Text passage:
↓↓↓

= Grace Keagy =

American actress

Grace Keagy (née Stambaugh; December 16, 1921 - October 4, 2009) was an American actress, best known for her work on the stage in character roles. She is best known for her Drama Desk Award-nominated performance as "Rosa" in the original 1979 production of Joseph Stein and Alan Jay Lerner's Carmelina.

==Career==

Grace Stambaugh was born in Youngstown, Ohio, and ultimately settled in Minneapolis where she taught voice and piano between 1964 and 1968. She made her first professional stage appearance in 1967 as Dame Margery in Thomas Dekker's The Shoemaker's Holiday at the Guthrie Theater after which she became active in regional theatre productions. She made her Broadway theatre debut in 1975 as Queen Isabella of Bavaria in the original production of Larry Grossman and lyrics by Hal Hackady's Goodtime Charley.

↑↑↑

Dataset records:
↓↓↓

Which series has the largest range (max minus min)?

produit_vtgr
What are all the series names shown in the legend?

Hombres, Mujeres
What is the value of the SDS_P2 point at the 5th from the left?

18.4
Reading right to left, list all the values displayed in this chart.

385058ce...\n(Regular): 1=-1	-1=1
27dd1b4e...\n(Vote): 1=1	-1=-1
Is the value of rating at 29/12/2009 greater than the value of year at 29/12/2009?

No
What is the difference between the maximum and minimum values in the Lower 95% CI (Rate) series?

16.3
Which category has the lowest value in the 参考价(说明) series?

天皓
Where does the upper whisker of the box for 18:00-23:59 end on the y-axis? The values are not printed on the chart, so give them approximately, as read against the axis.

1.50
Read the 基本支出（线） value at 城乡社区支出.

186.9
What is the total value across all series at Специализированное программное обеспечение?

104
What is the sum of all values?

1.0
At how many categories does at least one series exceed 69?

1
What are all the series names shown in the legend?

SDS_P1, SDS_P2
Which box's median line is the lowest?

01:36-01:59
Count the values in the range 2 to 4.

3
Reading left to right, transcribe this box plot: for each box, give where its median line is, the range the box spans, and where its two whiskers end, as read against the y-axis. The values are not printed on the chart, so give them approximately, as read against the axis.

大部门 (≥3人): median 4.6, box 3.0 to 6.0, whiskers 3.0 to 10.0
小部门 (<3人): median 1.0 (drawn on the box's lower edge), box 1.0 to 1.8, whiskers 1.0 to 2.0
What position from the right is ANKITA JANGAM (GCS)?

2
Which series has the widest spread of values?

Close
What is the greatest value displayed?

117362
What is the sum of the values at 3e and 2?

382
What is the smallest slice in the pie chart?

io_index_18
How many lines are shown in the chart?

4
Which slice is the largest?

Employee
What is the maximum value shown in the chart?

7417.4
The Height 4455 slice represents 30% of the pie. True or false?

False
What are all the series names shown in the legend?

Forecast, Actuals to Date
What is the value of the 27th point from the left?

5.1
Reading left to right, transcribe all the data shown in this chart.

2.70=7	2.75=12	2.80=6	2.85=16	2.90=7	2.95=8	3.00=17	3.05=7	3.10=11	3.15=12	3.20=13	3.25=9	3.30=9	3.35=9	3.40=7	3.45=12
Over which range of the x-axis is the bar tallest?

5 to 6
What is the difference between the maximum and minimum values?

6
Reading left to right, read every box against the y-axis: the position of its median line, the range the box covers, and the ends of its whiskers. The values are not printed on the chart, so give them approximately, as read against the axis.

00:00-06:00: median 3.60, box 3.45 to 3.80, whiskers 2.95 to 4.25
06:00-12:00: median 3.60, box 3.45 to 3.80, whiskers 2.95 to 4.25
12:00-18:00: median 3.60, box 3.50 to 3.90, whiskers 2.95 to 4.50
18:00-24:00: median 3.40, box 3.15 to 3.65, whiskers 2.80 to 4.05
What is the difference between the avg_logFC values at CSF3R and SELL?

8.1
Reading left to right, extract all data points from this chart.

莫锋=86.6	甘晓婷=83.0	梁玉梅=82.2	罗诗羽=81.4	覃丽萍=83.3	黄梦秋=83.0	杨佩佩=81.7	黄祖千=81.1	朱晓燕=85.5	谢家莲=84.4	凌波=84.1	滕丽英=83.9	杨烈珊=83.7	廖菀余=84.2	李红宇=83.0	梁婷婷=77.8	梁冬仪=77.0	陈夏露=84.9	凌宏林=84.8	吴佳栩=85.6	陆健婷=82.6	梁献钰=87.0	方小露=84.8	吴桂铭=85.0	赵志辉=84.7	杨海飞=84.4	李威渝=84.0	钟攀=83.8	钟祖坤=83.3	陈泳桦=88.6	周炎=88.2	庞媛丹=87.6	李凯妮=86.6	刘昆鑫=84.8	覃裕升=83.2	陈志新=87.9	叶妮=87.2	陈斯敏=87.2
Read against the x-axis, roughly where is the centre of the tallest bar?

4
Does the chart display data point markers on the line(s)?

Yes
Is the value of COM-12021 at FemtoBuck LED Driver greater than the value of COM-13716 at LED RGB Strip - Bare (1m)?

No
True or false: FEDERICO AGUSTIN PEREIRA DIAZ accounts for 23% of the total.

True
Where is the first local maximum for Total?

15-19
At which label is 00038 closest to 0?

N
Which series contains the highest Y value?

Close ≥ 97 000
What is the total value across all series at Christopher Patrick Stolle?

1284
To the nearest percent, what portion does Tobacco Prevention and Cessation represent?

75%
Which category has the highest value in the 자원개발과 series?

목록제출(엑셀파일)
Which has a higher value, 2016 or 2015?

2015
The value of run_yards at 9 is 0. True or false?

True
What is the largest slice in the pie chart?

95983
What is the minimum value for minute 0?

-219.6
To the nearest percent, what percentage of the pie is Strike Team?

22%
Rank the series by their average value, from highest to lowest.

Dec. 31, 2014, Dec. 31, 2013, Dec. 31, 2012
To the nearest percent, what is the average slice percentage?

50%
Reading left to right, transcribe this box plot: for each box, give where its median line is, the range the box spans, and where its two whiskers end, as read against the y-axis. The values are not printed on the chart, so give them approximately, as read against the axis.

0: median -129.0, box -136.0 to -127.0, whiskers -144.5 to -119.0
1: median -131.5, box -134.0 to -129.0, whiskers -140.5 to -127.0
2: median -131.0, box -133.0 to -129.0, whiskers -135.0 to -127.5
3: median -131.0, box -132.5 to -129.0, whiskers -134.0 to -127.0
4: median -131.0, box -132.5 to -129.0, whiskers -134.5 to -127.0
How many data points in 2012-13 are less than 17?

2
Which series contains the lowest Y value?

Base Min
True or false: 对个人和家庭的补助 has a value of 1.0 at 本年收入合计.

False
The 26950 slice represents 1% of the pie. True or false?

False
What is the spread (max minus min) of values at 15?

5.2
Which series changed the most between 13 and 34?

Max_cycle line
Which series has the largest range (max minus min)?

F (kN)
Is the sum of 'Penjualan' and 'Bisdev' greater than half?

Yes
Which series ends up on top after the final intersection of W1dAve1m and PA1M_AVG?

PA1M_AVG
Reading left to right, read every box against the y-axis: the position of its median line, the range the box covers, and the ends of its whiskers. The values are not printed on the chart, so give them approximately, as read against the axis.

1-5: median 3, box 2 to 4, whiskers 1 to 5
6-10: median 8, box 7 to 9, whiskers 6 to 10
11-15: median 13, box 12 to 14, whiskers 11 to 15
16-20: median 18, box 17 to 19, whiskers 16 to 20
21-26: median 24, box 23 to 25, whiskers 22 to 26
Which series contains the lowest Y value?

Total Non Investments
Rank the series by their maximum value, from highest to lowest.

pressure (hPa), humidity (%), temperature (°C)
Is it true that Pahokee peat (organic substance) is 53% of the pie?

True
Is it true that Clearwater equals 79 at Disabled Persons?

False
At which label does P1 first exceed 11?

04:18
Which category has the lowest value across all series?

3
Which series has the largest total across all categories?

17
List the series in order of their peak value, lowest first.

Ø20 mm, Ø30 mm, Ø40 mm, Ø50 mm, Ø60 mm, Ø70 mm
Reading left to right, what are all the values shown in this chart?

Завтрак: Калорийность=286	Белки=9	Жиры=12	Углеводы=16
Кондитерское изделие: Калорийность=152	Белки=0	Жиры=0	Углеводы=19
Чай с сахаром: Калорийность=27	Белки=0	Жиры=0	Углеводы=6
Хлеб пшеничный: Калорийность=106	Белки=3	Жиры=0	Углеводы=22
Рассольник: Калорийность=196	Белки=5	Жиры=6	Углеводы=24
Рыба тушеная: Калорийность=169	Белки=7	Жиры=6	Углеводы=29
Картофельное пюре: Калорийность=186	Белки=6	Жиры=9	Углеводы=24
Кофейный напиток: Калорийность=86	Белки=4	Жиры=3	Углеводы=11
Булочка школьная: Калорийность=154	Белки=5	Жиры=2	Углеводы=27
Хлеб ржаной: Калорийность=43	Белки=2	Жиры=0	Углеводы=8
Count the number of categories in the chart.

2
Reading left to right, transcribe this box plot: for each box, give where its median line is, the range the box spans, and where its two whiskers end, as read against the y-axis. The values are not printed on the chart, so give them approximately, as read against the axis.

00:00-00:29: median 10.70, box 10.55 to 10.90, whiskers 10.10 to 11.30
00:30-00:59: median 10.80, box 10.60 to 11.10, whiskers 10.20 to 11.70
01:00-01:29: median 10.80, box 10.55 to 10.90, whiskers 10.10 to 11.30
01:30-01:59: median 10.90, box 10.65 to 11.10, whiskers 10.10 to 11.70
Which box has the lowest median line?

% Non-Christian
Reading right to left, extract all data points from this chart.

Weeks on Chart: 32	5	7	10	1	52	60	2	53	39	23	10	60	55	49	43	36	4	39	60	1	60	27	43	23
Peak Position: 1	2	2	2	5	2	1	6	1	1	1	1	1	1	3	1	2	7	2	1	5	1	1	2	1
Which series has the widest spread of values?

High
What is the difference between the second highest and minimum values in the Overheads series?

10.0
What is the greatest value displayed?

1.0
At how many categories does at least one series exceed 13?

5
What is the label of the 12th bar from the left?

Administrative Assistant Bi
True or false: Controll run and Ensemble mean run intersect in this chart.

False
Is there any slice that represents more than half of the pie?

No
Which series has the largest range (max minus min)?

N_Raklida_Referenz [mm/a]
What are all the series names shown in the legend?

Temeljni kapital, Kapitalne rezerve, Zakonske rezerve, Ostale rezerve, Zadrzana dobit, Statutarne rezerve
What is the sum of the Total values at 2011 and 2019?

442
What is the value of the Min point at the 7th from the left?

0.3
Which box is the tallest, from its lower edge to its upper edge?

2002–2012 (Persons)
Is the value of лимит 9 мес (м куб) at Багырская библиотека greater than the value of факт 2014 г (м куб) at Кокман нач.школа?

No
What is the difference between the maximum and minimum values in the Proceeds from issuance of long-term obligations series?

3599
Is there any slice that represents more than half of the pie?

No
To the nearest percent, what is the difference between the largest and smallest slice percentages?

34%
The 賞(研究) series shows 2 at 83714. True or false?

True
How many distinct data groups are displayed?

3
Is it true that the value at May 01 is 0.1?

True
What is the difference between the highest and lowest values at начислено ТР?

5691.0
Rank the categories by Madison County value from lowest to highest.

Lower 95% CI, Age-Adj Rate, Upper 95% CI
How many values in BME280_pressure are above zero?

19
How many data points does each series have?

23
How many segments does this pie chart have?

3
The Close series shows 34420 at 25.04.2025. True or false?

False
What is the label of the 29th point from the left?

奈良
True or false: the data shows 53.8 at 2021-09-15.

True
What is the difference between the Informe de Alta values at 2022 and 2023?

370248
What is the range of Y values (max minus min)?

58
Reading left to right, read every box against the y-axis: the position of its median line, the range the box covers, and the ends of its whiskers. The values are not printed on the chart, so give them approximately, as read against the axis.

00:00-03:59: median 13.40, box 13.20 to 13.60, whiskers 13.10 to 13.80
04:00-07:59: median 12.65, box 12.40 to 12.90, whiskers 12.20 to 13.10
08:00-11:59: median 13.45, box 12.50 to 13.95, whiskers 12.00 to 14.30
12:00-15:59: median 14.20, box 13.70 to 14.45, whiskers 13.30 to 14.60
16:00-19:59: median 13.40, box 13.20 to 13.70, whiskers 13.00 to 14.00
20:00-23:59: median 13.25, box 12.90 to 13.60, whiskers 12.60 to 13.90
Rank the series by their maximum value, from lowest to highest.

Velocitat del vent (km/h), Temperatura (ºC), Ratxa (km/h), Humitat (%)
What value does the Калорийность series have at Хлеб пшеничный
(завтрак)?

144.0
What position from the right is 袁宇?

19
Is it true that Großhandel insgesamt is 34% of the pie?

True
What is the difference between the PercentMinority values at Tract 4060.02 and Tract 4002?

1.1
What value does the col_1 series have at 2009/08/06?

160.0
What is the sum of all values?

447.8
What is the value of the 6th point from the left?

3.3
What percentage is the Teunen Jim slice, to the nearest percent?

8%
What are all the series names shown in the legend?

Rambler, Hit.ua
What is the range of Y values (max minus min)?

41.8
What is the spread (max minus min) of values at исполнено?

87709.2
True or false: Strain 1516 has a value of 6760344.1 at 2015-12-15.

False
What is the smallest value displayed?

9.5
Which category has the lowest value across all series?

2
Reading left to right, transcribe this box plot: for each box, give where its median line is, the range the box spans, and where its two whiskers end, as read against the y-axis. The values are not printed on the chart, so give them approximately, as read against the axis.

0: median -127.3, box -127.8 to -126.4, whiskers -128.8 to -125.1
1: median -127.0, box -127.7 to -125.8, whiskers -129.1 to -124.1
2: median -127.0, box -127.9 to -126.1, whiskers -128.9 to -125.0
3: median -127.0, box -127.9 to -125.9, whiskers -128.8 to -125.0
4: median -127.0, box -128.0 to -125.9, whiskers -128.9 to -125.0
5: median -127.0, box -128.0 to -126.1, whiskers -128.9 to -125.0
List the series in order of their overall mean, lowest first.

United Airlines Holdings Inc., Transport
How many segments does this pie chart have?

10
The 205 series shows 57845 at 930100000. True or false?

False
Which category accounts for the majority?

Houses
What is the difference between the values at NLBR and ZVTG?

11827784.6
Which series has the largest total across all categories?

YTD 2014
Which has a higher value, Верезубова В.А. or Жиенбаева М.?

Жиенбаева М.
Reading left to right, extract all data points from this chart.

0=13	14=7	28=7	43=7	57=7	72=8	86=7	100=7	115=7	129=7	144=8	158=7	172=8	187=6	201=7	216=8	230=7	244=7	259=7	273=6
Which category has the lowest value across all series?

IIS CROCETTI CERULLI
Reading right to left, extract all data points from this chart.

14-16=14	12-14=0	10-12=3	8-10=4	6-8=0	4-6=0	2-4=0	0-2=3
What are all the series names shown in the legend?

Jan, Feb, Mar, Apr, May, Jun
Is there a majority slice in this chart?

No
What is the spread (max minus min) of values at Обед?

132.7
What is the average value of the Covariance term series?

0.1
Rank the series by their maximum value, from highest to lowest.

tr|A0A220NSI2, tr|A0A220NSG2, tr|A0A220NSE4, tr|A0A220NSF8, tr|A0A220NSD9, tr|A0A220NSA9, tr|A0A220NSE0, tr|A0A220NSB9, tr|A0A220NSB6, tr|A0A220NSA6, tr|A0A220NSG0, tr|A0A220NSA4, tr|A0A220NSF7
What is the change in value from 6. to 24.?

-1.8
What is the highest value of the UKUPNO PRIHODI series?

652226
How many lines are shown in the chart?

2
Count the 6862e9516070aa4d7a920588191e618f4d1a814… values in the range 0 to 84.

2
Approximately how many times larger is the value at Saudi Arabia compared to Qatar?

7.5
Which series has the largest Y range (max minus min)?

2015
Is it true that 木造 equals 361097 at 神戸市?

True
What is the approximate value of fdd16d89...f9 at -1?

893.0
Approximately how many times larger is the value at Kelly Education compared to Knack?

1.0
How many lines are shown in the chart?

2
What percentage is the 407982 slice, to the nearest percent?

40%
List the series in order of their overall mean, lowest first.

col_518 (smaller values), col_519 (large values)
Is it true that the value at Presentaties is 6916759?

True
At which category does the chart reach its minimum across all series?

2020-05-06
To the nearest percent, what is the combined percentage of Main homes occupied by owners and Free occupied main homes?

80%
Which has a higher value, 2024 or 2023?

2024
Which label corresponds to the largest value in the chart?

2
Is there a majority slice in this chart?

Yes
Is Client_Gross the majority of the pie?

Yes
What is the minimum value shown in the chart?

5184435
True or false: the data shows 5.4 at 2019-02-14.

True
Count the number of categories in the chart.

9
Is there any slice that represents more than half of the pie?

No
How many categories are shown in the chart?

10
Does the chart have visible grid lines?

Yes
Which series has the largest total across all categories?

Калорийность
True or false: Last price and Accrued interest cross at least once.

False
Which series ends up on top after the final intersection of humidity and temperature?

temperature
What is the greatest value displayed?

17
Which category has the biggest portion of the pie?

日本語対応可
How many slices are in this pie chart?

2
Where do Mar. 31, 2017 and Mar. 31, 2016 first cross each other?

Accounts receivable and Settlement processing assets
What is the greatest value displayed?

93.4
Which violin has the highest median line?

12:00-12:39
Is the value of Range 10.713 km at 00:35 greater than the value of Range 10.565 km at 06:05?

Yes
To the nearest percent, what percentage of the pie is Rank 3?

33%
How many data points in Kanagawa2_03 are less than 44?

↑↑↑

Task objective:
According to the Grace Keagy article, in what year did Keagy make her Broadway debut? Rely only on the Grace Keagy article, not on the material.

Answer for this exercise:
1975